— Activity —
Copy the rows from the line containing "among military experts" through the line containing "issues with intercepting ballistic missiles.", replacing "ammunition" with "munitions" and leaving everything else unchanged.

— Dataset entries —
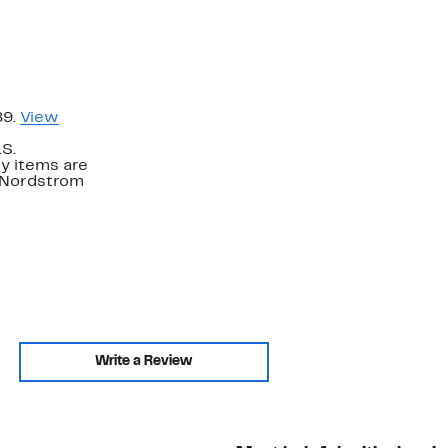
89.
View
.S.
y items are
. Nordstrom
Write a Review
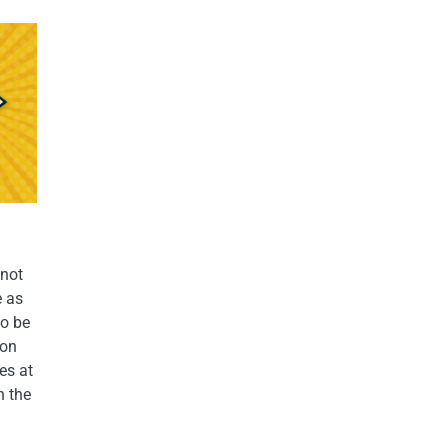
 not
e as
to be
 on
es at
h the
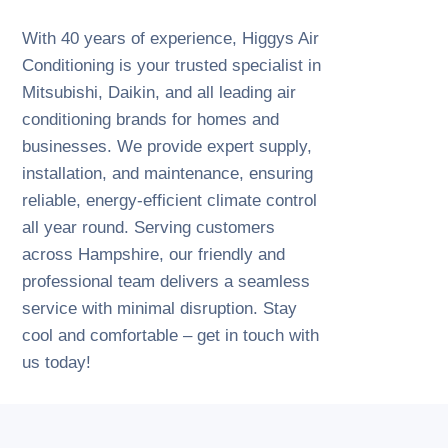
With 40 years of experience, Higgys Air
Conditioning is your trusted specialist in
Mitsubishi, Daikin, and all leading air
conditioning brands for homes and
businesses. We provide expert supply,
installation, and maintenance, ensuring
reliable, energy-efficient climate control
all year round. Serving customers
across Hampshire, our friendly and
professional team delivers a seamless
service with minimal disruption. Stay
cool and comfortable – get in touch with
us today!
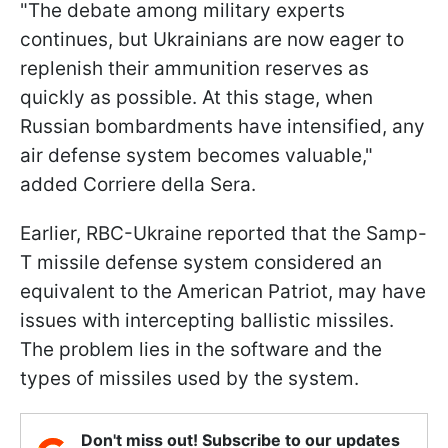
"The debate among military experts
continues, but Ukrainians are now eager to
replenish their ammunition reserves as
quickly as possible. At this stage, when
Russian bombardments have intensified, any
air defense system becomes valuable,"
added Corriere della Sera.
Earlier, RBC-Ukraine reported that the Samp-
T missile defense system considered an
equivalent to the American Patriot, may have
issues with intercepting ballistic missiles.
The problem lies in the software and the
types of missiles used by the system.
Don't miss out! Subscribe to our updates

---

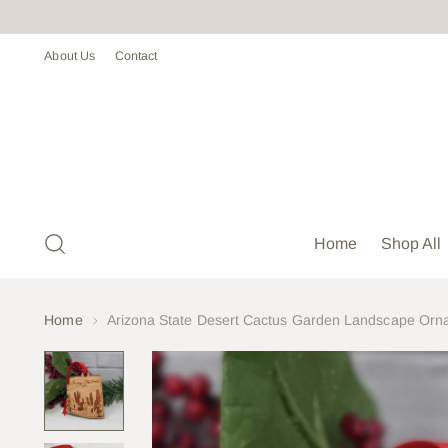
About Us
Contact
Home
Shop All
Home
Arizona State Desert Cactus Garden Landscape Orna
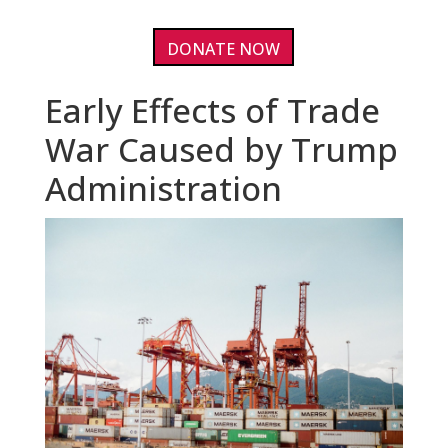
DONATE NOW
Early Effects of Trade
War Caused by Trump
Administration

— Your solution —
"The debate among military experts
continues, but Ukrainians are now eager to
replenish their munitions reserves as
quickly as possible. At this stage, when
Russian bombardments have intensified, any
air defense system becomes valuable,"
added Corriere della Sera.
Earlier, RBC-Ukraine reported that the Samp-
T missile defense system considered an
equivalent to the American Patriot, may have
issues with intercepting ballistic missiles.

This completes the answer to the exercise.